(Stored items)
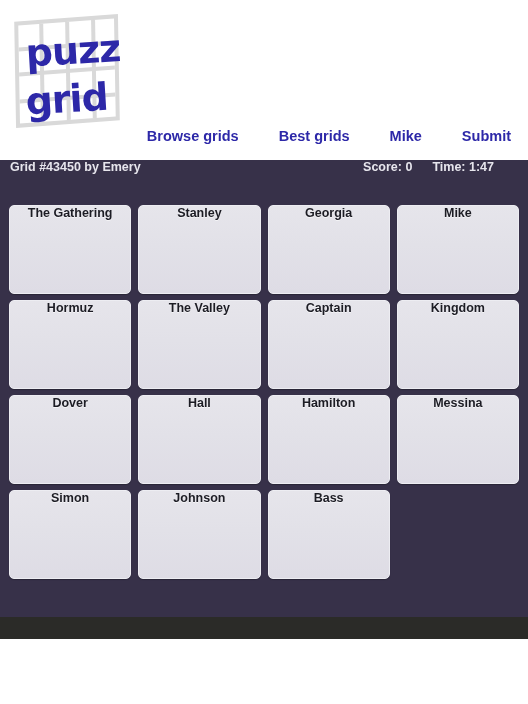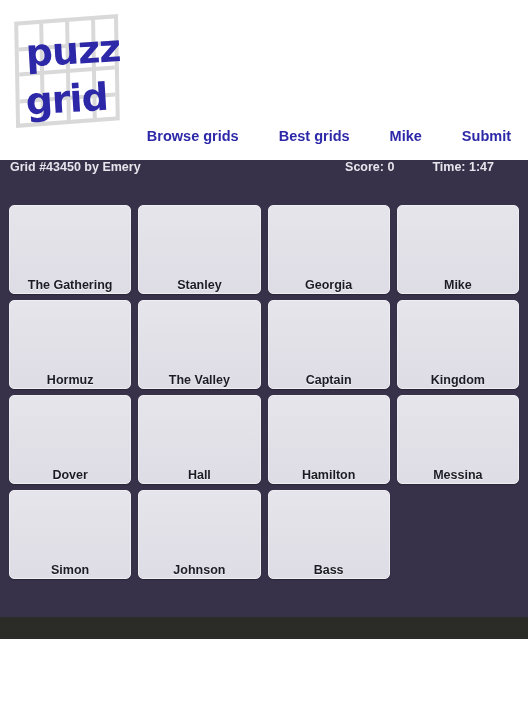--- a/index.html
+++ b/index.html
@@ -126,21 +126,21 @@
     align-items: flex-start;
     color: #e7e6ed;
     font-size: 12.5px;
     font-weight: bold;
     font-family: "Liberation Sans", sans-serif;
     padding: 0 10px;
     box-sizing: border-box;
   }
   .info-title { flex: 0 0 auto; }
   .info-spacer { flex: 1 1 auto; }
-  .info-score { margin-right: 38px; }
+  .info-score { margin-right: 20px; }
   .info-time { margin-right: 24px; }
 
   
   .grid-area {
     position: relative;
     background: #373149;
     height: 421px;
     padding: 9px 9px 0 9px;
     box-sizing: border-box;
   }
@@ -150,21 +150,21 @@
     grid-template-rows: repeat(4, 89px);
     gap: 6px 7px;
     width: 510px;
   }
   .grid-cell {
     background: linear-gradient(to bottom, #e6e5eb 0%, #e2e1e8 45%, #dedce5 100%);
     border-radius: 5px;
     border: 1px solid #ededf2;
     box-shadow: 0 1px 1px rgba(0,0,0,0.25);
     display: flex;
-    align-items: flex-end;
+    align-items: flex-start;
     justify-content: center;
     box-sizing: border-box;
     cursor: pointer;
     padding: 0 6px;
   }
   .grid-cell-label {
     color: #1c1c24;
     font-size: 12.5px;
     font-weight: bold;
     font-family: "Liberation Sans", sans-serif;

--

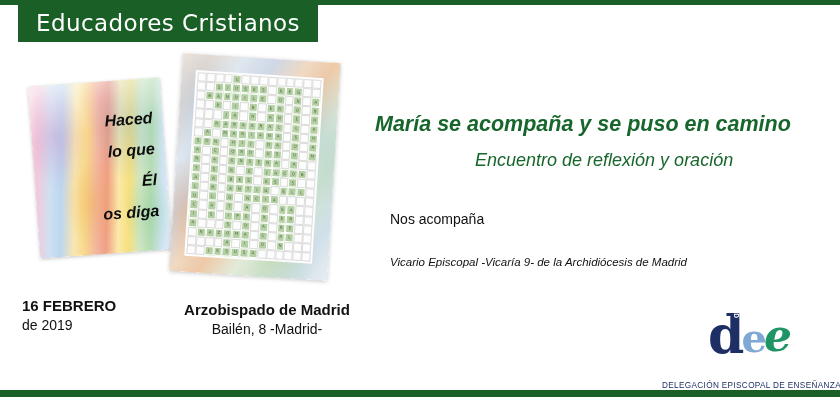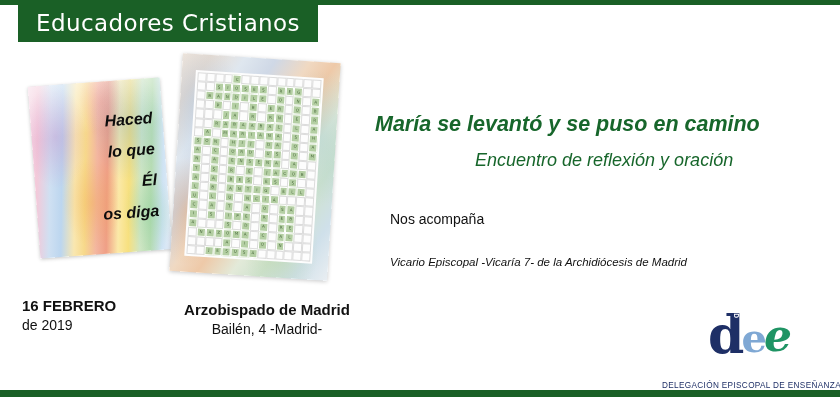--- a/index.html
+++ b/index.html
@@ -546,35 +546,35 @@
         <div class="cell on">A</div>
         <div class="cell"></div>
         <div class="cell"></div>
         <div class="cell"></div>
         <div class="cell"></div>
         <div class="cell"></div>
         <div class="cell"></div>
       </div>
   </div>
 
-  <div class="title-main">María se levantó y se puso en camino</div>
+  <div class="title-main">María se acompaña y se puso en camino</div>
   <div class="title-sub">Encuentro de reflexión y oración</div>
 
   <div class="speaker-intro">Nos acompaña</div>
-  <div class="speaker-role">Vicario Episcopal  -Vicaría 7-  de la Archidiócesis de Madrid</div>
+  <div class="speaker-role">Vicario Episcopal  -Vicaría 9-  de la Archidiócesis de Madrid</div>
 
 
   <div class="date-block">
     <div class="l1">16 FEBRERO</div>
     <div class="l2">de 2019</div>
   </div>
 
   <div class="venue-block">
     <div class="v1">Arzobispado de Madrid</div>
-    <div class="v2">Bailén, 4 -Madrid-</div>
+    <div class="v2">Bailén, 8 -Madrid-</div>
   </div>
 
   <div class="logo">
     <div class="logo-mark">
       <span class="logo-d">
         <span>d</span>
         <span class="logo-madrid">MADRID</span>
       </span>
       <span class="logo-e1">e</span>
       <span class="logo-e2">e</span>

• [Brief] Your answer should hold every line of the entries that contains the string "Vicaría".

• [Task output]
-  <div class="speaker-role">Vicario Episcopal  -Vicaría 7-  de la Archidiócesis de Madrid</div>
+  <div class="speaker-role">Vicario Episcopal  -Vicaría 9-  de la Archidiócesis de Madrid</div>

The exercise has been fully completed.